La protesta femminista è delegittimata? Dal momento in cui c'è il riconoscimento dell'uguaglianza de lege il problema si sposta sul terreno dell'uguaglianza sociale, e si incontra con tutti gli altri determinati dall'inadempienza o incompetenza dello Stato nel rendere fattuali i diritti tutelati dalla Carta Costituzionale. Mettiamo caso che le Costituzioni di ogni Popolo siano una coperta: lo spazio che lasciano scoperto, quando si sovrappongono al "corpo" sociale, è quello in cui i diritti della Carta non vengono secolarizzati. Consideriamo i professori; quanti sono quelli che sono sullo scranno per merito (o soltanto per merito) e non (anche) per nepotismo? La Carta forse non tutela soltanto il merito?Oppure: quanti sono, uomini e donne, che hanno perso tutte le proprie sostanze perché la Repubblica non ha garantito il loro risparmio com'è scritto?
------------------------------------
=== ATTIVITÀ RICHIESTE ===
A) Elenca per intero tutte le frasi interrogative del testo sulla protesta femminista.
B) Riproduci fedelmente il passo del testo sulla protesta femminista che comincia con "La protesta femminista" e prosegue fino a "risparmio com'è scritto?".

=== ESTRATTO DEL DATASET ===
------------------------------------
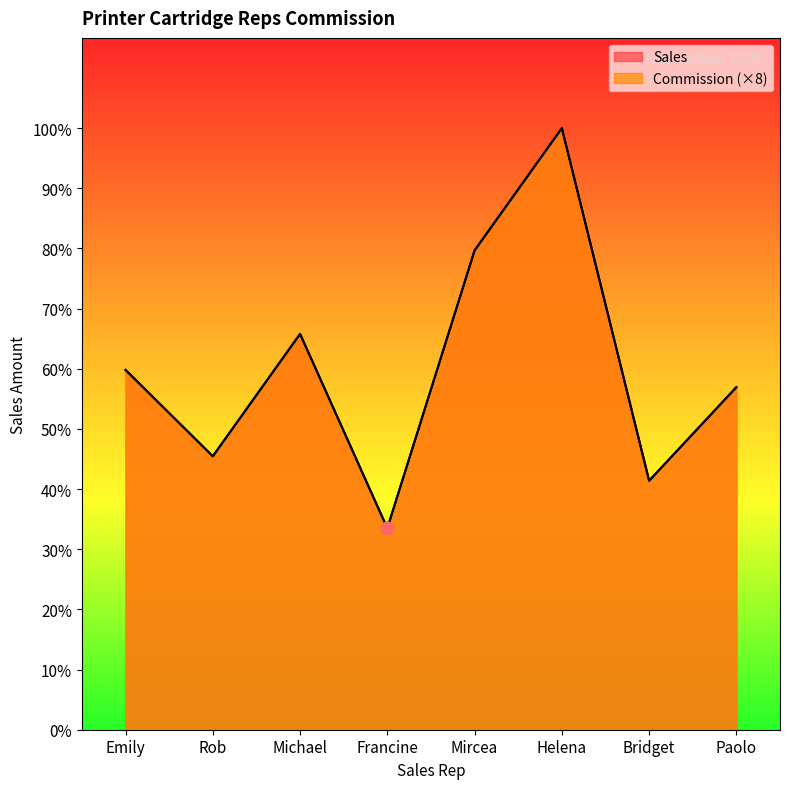

Which series has the widest spread of Y values?

Sales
------------------------------------
=== RISPOSTE ALLE ATTIVITÀ ===
A)
- La protesta femminista è delegittimata?
- Consideriamo i professori; quanti sono quelli che sono sullo scranno per merito (o soltanto per merito) e non (anche) per nepotismo?
- La Carta forse non tutela soltanto il merito?
- Oppure: quanti sono, uomini e donne, che hanno perso tutte le proprie sostanze perché la Repubblica non ha garantito il loro risparmio com'è scritto?

B)
La protesta femminista è delegittimata? Dal momento in cui c'è il riconoscimento dell'uguaglianza de lege il problema si sposta sul terreno dell'uguaglianza sociale, e si incontra con tutti gli altri determinati dall'inadempienza o incompetenza dello Stato nel rendere fattuali i diritti tutelati dalla Carta Costituzionale. Mettiamo caso che le Costituzioni di ogni Popolo siano una coperta: lo spazio che lasciano scoperto, quando si sovrappongono al "corpo" sociale, è quello in cui i diritti della Carta non vengono secolarizzati. Consideriamo i professori; quanti sono quelli che sono sullo scranno per merito (o soltanto per merito) e non (anche) per nepotismo? La Carta forse non tutela soltanto il merito?Oppure: quanti sono, uomini e donne, che hanno perso tutte le proprie sostanze perché la Repubblica non ha garantito il loro risparmio com'è scritto?